John Jackson, minister of music more than four decades at First Baptist Church in Farmington, Mo., voiced a similar concern.
“In the midst of the milieu of marketing church music, the incessant debate over what style of music should and should not be sung in the church, each coupled with wrangling over which is most important — church growth or discipleship — foundational theology in this very important voice in the church known as ‘singing our faith’ has been given very little attention in comparison,” Jackson said.
“Churches, pastors and church musicians owe it to themselves, their congregations and the lost communities they seek to reach to offer songs that contain sound doctrine and use those songs in contexts that reflect and complement the truth of the gospel.”

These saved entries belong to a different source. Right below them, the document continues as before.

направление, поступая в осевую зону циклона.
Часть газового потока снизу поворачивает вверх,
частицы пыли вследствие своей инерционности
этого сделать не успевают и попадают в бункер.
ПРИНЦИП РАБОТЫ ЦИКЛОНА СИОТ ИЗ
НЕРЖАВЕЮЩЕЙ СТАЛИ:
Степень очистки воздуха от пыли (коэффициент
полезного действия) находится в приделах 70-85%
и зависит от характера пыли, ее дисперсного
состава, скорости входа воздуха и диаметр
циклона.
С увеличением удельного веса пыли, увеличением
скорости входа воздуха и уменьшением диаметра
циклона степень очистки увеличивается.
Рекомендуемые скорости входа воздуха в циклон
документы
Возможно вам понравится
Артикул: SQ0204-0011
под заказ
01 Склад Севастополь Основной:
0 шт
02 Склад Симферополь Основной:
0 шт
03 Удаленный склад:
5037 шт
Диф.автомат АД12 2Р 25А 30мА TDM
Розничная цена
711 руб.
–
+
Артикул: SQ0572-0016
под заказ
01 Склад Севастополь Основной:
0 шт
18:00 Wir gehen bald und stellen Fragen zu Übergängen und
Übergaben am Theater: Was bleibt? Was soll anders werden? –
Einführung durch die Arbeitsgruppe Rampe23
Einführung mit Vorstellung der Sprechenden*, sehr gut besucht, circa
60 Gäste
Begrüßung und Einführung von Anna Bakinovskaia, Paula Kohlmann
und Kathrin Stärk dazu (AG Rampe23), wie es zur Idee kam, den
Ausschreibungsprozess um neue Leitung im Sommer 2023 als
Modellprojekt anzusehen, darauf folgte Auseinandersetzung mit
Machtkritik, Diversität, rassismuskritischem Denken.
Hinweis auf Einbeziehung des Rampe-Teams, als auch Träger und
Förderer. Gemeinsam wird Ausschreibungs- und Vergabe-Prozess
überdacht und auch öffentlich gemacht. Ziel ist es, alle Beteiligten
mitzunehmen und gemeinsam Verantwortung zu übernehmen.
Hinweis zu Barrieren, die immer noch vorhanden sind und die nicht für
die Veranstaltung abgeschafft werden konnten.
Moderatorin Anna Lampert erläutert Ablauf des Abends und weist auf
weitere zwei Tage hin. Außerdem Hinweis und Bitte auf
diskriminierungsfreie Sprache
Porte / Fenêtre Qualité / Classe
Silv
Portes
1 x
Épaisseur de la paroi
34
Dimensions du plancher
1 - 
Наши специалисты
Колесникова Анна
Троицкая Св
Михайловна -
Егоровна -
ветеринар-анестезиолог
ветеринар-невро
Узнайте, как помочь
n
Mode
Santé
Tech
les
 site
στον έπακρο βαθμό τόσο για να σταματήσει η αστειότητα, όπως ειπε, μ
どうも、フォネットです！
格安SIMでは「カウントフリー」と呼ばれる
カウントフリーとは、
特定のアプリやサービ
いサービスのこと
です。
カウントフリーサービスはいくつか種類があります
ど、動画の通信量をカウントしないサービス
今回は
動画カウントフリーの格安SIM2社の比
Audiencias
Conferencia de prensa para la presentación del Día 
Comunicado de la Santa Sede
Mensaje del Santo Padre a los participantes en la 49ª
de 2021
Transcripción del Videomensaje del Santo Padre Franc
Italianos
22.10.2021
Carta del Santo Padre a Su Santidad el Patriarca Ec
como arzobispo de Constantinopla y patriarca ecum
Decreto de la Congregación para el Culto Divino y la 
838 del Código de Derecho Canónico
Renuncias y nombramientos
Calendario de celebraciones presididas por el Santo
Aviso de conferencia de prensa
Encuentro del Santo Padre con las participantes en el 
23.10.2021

Worship songs need to be true to the Bible, theologically appropriate for a particular Christian tradition and true to the personality and background of a specific congregation, said Bob Brooks, dean of the graduate school of ministry and director of the master of arts in worship leadership program at Dallas Baptist University.
“Each congregation has its own musical vocabulary. Our Creator has given each of us creative ability, and each congregation has its own its own unique make-up and way of developing its own musical vocabulary and approach to worship,” he said.
Brooks cited the example of cowboy churches that may use classic hymns or gospel songs presented in a country-western style or young congregations that have grown up with contemporary Christian music.
“We should celebrate the great diversity of the people of God. It doesn’t have to be the same for everyone. God calls you to be the church that you are — not some other church,” he said.
Worship leaders always should examine their motives and ask what the choice of music for a particular worship service contributes to a particular congregation at a particular time, York added.
“I am never in favor of manipulation. It’s always a temptation. If you can’t make them cry in three stanzas or make them shout glory in three stanzas, you’re not much of a musician. It’s a great temptation,” he said. “Leadership and manipulation live next door to each other but with an important fence between them. The fence is the question, ‘Why?’”
Music should not be used manipulatively, “setting the hook” to reel in a convert or coerce a commitment, he insisted. It should not be used to take people to a place emotionally where they respond only to emotions. “I’d rather they be invited to a place than be taken there,” York said.